According to the unaudited financial statements published by the companies, 14 life insurance firms posted a combined net profit of Rs 3.32 billion as of mid-January in the current fiscal year (FY 2025/26). During the same period of the previous fiscal year, the companies had earned Rs 3.48 billion in net profit. This reflects a decline of 4.80 percent year-on-year.

Out of the 14 companies, nine reported an increase in profit while five saw their earnings decline compared to the same period last fiscal year. Reliable Nepal Life Insurance recorded the highest profit of Rs 395.9 million during the review period, while Rastriya Jeevan Beema Company posted the lowest profit at Rs 3.9 million.
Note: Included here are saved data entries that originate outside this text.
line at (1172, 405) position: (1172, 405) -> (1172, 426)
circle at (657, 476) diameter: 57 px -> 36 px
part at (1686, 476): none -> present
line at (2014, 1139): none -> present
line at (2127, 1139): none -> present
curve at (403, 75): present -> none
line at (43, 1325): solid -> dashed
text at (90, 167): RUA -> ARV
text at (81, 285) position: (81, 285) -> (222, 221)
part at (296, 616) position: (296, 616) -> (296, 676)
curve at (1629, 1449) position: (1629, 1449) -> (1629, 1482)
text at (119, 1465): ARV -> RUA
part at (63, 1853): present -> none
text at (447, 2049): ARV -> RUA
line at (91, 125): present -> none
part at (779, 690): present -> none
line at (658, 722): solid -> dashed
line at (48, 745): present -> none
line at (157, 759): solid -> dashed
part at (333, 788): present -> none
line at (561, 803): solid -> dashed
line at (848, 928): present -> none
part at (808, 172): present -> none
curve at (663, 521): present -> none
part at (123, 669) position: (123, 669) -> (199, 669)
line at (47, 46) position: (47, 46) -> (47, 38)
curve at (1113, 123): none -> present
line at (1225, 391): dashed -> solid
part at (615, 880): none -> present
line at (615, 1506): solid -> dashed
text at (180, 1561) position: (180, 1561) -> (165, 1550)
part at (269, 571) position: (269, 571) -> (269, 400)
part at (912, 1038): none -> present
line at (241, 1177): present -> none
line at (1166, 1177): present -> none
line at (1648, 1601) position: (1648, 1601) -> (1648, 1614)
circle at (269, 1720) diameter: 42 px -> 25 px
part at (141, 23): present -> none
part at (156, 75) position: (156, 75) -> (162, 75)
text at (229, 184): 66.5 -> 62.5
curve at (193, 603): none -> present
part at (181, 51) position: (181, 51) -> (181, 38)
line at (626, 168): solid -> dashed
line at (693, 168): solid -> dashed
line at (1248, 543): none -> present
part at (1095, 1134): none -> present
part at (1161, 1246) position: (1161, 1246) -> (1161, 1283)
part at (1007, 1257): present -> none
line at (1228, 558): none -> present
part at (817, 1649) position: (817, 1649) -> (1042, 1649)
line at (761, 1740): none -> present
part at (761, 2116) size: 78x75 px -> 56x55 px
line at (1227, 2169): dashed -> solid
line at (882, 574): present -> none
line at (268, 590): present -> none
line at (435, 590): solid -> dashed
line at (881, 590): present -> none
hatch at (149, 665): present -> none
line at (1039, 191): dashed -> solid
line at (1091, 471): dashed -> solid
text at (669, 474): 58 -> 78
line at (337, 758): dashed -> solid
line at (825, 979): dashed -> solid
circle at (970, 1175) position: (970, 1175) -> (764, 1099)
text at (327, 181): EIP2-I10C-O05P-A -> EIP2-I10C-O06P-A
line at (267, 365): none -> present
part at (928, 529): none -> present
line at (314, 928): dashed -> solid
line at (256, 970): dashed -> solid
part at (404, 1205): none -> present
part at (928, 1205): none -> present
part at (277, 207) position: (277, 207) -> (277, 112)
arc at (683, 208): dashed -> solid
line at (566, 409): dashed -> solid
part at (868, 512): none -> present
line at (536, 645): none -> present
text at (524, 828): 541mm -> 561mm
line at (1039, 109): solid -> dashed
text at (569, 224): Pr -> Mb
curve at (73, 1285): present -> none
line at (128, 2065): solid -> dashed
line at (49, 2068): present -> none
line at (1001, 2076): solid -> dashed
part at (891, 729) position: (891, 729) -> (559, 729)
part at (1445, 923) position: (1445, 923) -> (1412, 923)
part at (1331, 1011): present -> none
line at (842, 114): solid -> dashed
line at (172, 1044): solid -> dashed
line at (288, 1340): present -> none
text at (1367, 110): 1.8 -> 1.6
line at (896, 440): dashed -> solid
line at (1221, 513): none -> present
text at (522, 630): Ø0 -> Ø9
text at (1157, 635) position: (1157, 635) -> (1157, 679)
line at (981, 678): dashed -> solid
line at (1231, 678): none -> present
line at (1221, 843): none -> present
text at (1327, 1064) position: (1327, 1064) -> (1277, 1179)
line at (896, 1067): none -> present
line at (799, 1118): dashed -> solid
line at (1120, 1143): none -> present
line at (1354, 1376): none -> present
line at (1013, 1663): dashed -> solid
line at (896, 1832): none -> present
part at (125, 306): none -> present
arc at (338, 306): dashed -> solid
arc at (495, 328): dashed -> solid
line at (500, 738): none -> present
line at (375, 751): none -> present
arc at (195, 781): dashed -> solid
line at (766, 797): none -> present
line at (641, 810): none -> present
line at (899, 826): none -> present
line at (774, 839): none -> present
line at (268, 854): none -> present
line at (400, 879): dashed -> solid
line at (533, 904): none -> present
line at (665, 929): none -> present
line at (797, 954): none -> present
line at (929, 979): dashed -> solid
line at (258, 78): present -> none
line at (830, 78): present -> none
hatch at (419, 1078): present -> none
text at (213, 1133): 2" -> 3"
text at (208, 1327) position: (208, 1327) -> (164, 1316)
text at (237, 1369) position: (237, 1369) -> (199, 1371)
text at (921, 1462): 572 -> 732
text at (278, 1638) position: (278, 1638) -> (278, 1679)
According to data from the Nepal Insurance Authority, life insurers collected total premiums worth Rs 94.37 billion as of mid-January in the current fiscal year, marking a 17 percent growth in business compared to the same period last year.

Former President of the Life Insurers’ Association and Chief Executive Officer of Citizen Life Insurance, Poshak Raj Paudel, said that although business expansion remains normal, declining returns on investments have weighed on net profits.

“Most of the companies’ investments are placed in banks’ fixed deposits,” he said. “As interest rates continue to fall, their impact is directly reflected in the profitability of life insurance companies.”

According to the regulator, life insurance companies had total investments of Rs 829.50 billion as of mid-January, of which Rs 555.16 billion has been deposited in commercial banks and infrastructure development banks. Although the investment guidelines require insurers to invest at least 30 percent in this category, the current allocation accounts for 66.92 percent of their total investments.

Similarly, insurers have invested 5.55 percent of their total portfolio in development bank deposits and 0.77 percent in finance companies. The guidelines allow up to 15 percent investment in development banks and up to 7 percent in finance companies.

With excess liquidity building up in the financial system over the past two years, banks have been consistently lowering interest rates. According to Nepal Rastra Bank, the average deposit interest rate of commercial banks stood at 3.56 percent in mid-January 2026, down from 4.75 percent a year earlier. The average rates for development banks and finance companies stood at 4.06 percent and 5.17 percent respectively, compared to 5.56 percent and 6.66 percent in mid-January 2025.

Paudel said that while insurers have gradually begun diversifying their investments in line with regulatory provisions, they are still compelled to keep a significant portion in fixed deposits.

“Companies have started investing in productive sectors as permitted by the guidelines,” he said. “However, as these are relatively new areas, investment requires thorough risk assessment, which has compelled insurers to continue placing large sums in fixed deposits of banks.”